L'équipe a observé que les molécules de bolaamphiphile se mélangeaient aux membranes artificielles à toutes les valeurs de pH. En utilisant la diffusion de neutrons aux petits angles (SANS), l'équipe a montré que le processus de mélange amincissait les membranes et les transformait, de structures initialement multilamellaires (c'est-à-dire de multiples membranes se recouvrant les unes et les autres comme les couches d'un oignon) à des structures unilamellaires. De manière complémentaire, la spectroscopie d'écho de spin neutronique (NSE) - qui se concentre sur la dynamique à l'intérieur des membranes - a révélé que celles-ci devenaient moins rigides après l'incorporation du bolaamphiphile à pH neutre. Fait intéressant, dans des conditions acides, les bolaamphiphiles rendaient les membranes plus rigides. L'équipe attribue ces importantes différences aux changements de forme des bolaamphiphiles qui dépendent du pH.
En utilisant des techniques de microscopie sophistiquées, les scientifiques ont également observé comment les mélanges bolaamphiphile-membrane donnaient naissance à des structures complètement nouvelles. « Nous avons été intrigués de voir que ces structures résultantes variaient également en fonction de la valeur du pH », explique Atul N. Parikh, co-chercheur principal de l'étude. « Par exemple, dans des conditions neutres et acides, les vésicules ont commencé à se rapprocher, formant des tubules, puis se sont subdivisées pour produire des vésicules plus petites à l'intérieur de plus grandes. » À pH basique, la formation de vésicules a été observée une fois de plus – mais cette fois, elles bourgeonnaient à l'extérieur de leurs « sœurs » plus grandes.
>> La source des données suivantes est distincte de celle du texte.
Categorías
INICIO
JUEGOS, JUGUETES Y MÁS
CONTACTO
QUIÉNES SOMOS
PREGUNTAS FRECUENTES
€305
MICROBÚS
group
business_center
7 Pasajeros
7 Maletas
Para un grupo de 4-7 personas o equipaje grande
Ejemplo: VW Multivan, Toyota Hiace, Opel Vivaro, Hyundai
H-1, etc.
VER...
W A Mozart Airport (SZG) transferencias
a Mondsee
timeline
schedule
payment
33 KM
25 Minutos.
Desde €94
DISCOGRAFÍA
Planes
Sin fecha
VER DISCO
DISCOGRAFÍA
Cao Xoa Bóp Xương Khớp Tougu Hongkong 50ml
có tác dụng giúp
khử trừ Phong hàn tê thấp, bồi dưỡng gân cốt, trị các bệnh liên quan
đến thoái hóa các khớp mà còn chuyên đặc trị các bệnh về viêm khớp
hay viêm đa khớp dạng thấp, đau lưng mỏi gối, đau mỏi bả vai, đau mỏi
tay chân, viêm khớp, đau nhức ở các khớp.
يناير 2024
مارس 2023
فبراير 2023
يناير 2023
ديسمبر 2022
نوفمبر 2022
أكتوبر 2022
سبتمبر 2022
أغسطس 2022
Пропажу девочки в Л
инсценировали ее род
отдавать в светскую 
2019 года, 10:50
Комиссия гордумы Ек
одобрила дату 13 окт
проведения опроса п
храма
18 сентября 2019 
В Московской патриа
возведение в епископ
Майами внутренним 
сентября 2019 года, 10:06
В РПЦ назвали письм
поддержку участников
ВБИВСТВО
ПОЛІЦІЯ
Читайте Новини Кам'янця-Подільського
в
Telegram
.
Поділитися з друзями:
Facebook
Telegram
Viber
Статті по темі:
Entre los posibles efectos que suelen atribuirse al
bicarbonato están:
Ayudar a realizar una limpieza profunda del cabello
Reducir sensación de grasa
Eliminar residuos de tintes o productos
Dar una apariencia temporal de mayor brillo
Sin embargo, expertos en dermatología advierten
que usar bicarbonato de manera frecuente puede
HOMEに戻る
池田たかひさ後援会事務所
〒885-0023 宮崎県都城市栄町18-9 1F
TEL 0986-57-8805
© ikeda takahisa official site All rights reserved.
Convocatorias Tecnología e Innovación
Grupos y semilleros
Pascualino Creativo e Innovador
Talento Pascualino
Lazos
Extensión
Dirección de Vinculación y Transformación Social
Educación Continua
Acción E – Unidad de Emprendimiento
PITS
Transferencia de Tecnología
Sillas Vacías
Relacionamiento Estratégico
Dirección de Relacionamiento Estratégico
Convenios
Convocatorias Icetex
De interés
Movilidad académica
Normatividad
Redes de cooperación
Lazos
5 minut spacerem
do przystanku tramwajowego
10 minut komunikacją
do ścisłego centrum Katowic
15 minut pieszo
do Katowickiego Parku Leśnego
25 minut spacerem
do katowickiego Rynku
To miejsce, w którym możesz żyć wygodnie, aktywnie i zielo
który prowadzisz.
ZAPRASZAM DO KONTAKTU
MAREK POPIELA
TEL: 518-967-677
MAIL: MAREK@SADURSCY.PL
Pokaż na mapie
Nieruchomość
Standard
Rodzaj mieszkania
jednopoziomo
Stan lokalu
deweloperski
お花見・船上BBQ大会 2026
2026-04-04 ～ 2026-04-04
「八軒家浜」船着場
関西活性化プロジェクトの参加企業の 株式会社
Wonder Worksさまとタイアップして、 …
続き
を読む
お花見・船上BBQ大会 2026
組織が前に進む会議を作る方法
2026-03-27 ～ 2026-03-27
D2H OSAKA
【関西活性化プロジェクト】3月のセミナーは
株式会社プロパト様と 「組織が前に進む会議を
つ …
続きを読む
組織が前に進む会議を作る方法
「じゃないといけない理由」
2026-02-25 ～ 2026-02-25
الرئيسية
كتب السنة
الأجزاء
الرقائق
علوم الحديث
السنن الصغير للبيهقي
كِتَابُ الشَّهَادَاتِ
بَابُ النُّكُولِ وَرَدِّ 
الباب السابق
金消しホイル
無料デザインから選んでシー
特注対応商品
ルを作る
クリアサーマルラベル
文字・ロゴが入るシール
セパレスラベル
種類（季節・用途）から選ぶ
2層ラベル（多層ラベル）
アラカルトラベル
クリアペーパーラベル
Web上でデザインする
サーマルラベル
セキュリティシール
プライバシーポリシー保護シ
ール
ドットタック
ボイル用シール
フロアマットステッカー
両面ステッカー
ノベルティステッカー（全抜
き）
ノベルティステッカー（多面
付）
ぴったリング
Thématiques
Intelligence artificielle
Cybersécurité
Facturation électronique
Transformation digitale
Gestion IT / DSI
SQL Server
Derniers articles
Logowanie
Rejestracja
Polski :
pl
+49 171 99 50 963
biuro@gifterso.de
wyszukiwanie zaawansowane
Ce remodelage de la membrane sensible à l'environnement et dépendant du pH, sans perturbation du motif essentiel de la bicouche, illustre comment des perturbations locales de l'empilement au niveau moléculaire peuvent se traduire par des changements morphologiques globaux au niveau du système, permettant aux membranes d'acquérir une sensibilité environnementale et une adaptabilité en temps réel.
« Après s'être mélangées avec le bolaamphiphile, nos membranes artificielles n'avaient pas seulement changé de structure, mais avaient également acquis une sensibilité au pH qu'elles n'avaient pas auparavant », souligne Niki Baccile. « Il est fascinant de voir qu'en ajoutant simplement des molécules à des membranes lipidiques modèles, nous pouvons les rendre réactives aux stimuli externes ».
Ces expériences constituent une étape importante vers la compréhension de la manière dont les tout premiers ancêtres des cellules vivantes – et, plus tard, les bactéries – ont pu développer une réactivité et une résistance à leur environnement. De telles études sont une grande source d'inspiration pour continuer à sonder les mystères des origines de la vie et de son évolution perpétuelle.
Référence: Baccile N, Vyas A, Ramanujam R, Hermida-Merino D, Hoffmann I, Porcar L, Parikh AN. Driving a stimuli-responsive wedge in the packing of phospholipid membranes using bolaamphiphile intercalants. ACS Nano 2025, 19, 32629−32642.